> Supplied data

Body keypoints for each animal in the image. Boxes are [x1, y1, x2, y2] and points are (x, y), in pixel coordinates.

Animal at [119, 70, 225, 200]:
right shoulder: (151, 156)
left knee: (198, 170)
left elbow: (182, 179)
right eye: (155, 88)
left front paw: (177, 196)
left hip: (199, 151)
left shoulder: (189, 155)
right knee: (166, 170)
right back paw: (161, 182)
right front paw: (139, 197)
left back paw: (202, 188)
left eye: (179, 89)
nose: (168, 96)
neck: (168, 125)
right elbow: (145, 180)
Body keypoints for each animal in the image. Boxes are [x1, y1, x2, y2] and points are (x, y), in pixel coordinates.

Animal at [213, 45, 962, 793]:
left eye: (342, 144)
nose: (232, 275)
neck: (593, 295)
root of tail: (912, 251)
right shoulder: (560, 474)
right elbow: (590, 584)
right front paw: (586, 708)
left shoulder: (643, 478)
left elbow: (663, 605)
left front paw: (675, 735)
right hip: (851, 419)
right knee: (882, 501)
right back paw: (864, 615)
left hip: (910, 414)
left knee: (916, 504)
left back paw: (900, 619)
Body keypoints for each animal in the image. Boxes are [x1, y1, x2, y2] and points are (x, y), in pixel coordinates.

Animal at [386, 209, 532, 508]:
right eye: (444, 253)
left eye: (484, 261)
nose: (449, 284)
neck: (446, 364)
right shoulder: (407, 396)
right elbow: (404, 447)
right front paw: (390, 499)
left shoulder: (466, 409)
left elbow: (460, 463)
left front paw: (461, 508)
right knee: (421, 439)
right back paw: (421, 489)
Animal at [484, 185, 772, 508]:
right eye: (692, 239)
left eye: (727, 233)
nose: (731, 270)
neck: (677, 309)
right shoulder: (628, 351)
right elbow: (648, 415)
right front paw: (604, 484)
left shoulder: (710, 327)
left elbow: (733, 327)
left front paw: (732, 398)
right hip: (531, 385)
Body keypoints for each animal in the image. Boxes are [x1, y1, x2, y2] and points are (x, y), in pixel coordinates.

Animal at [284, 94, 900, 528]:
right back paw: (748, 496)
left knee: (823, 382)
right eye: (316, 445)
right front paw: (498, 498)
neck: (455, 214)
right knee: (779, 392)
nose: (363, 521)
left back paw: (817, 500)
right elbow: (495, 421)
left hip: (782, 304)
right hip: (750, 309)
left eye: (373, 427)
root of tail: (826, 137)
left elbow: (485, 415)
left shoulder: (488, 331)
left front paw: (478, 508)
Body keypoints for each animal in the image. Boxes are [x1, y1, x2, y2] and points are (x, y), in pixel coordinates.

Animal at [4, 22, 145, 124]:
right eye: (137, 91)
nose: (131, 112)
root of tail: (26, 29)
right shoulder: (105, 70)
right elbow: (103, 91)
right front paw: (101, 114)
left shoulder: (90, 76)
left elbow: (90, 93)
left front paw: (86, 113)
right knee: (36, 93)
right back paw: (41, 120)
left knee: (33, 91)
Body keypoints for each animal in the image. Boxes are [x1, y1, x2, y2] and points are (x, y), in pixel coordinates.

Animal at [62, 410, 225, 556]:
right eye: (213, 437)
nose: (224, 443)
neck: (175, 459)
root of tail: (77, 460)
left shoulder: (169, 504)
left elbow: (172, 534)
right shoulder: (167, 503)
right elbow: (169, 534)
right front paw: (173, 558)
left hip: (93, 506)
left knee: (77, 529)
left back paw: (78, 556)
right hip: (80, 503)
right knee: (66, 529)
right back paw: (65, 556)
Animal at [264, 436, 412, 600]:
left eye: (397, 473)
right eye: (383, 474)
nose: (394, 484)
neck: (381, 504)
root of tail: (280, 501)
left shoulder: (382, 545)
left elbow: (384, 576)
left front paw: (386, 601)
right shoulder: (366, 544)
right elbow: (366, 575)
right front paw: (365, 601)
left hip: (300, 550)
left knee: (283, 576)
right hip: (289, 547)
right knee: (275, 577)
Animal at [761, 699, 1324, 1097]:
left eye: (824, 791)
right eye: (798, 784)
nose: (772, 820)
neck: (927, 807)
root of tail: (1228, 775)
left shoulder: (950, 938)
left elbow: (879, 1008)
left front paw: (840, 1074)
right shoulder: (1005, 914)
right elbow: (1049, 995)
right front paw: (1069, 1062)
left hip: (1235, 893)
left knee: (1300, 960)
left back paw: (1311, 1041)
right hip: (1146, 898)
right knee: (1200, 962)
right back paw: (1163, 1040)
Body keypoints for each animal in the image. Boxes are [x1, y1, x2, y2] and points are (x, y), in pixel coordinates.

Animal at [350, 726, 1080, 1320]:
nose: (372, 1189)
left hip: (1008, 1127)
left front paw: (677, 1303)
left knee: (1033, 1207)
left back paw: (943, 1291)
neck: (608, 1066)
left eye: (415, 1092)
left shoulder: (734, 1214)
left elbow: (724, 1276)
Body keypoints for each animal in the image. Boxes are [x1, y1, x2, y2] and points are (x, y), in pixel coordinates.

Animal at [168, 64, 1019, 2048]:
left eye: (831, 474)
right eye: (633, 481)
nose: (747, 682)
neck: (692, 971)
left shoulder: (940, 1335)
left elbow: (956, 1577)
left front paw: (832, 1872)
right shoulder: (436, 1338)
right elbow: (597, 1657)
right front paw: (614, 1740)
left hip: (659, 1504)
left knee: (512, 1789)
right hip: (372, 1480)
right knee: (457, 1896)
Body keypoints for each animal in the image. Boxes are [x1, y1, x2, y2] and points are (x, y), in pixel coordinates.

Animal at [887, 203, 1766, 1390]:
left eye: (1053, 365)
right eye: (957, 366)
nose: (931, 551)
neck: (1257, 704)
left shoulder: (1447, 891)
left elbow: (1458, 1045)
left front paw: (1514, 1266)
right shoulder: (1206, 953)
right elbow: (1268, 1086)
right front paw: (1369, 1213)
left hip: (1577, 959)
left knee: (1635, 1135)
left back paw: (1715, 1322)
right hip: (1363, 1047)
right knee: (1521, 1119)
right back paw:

> What is required
Output the data above exactly, please, line for line.

> Exercise solution
Body keypoints for each animal in the image. Boxes are [x1, y1, x2, y2] and points are (x, y), in pixel coordinates.

Animal at [119, 70, 225, 200]:
right shoulder: (151, 156)
left knee: (198, 170)
left elbow: (182, 179)
right eye: (155, 88)
left front paw: (177, 196)
left hip: (199, 151)
left shoulder: (189, 155)
right knee: (166, 170)
right back paw: (161, 182)
right front paw: (139, 197)
left back paw: (202, 188)
left eye: (179, 89)
nose: (168, 96)
neck: (168, 125)
right elbow: (145, 180)
Body keypoints for each animal in the image. Boxes are [x1, y1, x2, y2] and points are (x, y), in pixel coordinates.

Animal at [213, 45, 962, 793]:
left eye: (342, 144)
nose: (232, 275)
neck: (593, 295)
root of tail: (912, 251)
right shoulder: (560, 474)
right elbow: (590, 584)
right front paw: (586, 708)
left shoulder: (643, 478)
left elbow: (663, 605)
left front paw: (675, 735)
right hip: (851, 419)
right knee: (882, 501)
right back paw: (864, 615)
left hip: (910, 414)
left knee: (916, 504)
left back paw: (900, 619)
Body keypoints for each animal in the image. Boxes are [x1, y1, x2, y2] and points are (x, y), in pixel coordinates.

Animal at [386, 209, 532, 508]:
right eye: (444, 253)
left eye: (484, 261)
nose: (449, 284)
neck: (446, 364)
right shoulder: (407, 396)
right elbow: (404, 447)
right front paw: (390, 499)
left shoulder: (466, 409)
left elbow: (460, 463)
left front paw: (461, 508)
right knee: (421, 439)
right back paw: (421, 489)
Animal at [484, 185, 772, 508]:
right eye: (692, 239)
left eye: (727, 233)
nose: (731, 270)
neck: (677, 309)
right shoulder: (628, 351)
right elbow: (648, 415)
right front paw: (604, 484)
left shoulder: (710, 327)
left elbow: (733, 327)
left front paw: (732, 398)
right hip: (531, 385)
Body keypoints for each animal in the image. Boxes are [x1, y1, x2, y2] and points are (x, y), in pixel coordinates.

Animal at [284, 94, 900, 528]:
right back paw: (748, 496)
left knee: (823, 382)
right eye: (316, 445)
right front paw: (498, 498)
neck: (455, 214)
right knee: (779, 392)
nose: (363, 521)
left back paw: (817, 500)
right elbow: (495, 421)
left hip: (782, 304)
right hip: (750, 309)
left eye: (373, 427)
root of tail: (826, 137)
left elbow: (485, 415)
left shoulder: (488, 331)
left front paw: (478, 508)
Body keypoints for each animal in the image. Boxes are [x1, y1, x2, y2] and points are (x, y), in pixel coordinates.

Animal at [4, 22, 145, 124]:
right eye: (137, 91)
nose: (131, 112)
root of tail: (26, 29)
right shoulder: (105, 70)
right elbow: (103, 91)
right front paw: (101, 114)
left shoulder: (90, 76)
left elbow: (90, 93)
left front paw: (86, 113)
right knee: (36, 93)
right back paw: (41, 120)
left knee: (33, 91)
Body keypoints for each animal in the image. Boxes are [x1, y1, x2, y2] and points are (x, y), in pixel coordinates.

Animal at [62, 410, 225, 556]:
right eye: (213, 437)
nose: (224, 443)
neck: (175, 459)
root of tail: (77, 460)
left shoulder: (169, 504)
left elbow: (172, 534)
right shoulder: (167, 503)
right elbow: (169, 534)
right front paw: (173, 558)
left hip: (93, 506)
left knee: (77, 529)
left back paw: (78, 556)
right hip: (80, 503)
right knee: (66, 529)
right back paw: (65, 556)
Animal at [264, 436, 412, 600]:
left eye: (397, 473)
right eye: (383, 474)
nose: (394, 484)
neck: (381, 504)
root of tail: (280, 501)
left shoulder: (382, 545)
left elbow: (384, 576)
left front paw: (386, 601)
right shoulder: (366, 544)
right elbow: (366, 575)
right front paw: (365, 601)
left hip: (300, 550)
left knee: (283, 576)
right hip: (289, 547)
right knee: (275, 577)
Animal at [761, 699, 1324, 1097]:
left eye: (824, 791)
right eye: (798, 784)
nose: (772, 820)
neck: (927, 807)
root of tail: (1228, 775)
left shoulder: (950, 938)
left elbow: (879, 1008)
left front paw: (840, 1074)
right shoulder: (1005, 914)
right elbow: (1049, 995)
right front paw: (1069, 1062)
left hip: (1235, 893)
left knee: (1300, 960)
left back paw: (1311, 1041)
right hip: (1146, 898)
right knee: (1200, 962)
right back paw: (1163, 1040)
Body keypoints for each animal in the image. Boxes are [x1, y1, x2, y2] and points are (x, y), in pixel coordinates.

Animal at [350, 726, 1080, 1320]:
nose: (372, 1189)
left hip: (1008, 1127)
left front paw: (677, 1303)
left knee: (1033, 1207)
left back paw: (943, 1291)
neck: (608, 1066)
left eye: (415, 1092)
left shoulder: (734, 1214)
left elbow: (724, 1276)
Body keypoints for each animal in the image. Boxes are [x1, y1, x2, y2] and points are (x, y), in pixel coordinates.

Animal at [168, 64, 1019, 2048]:
left eye: (831, 474)
right eye: (633, 481)
nose: (747, 682)
neck: (692, 971)
left shoulder: (940, 1335)
left elbow: (956, 1577)
left front paw: (832, 1872)
right shoulder: (436, 1338)
right elbow: (597, 1657)
right front paw: (614, 1740)
left hip: (659, 1504)
left knee: (512, 1789)
right hip: (372, 1480)
right knee: (457, 1896)
Body keypoints for each animal in the image. Boxes are [x1, y1, x2, y2] and points are (x, y), in pixel coordinates.

Animal at [887, 203, 1766, 1390]:
left eye: (1053, 365)
right eye: (957, 366)
nose: (931, 551)
neck: (1257, 704)
left shoulder: (1447, 891)
left elbow: (1458, 1045)
left front paw: (1514, 1266)
right shoulder: (1206, 953)
right elbow: (1268, 1086)
right front paw: (1369, 1213)
left hip: (1577, 959)
left knee: (1635, 1135)
left back paw: (1715, 1322)
right hip: (1363, 1047)
right knee: (1521, 1119)
right back paw:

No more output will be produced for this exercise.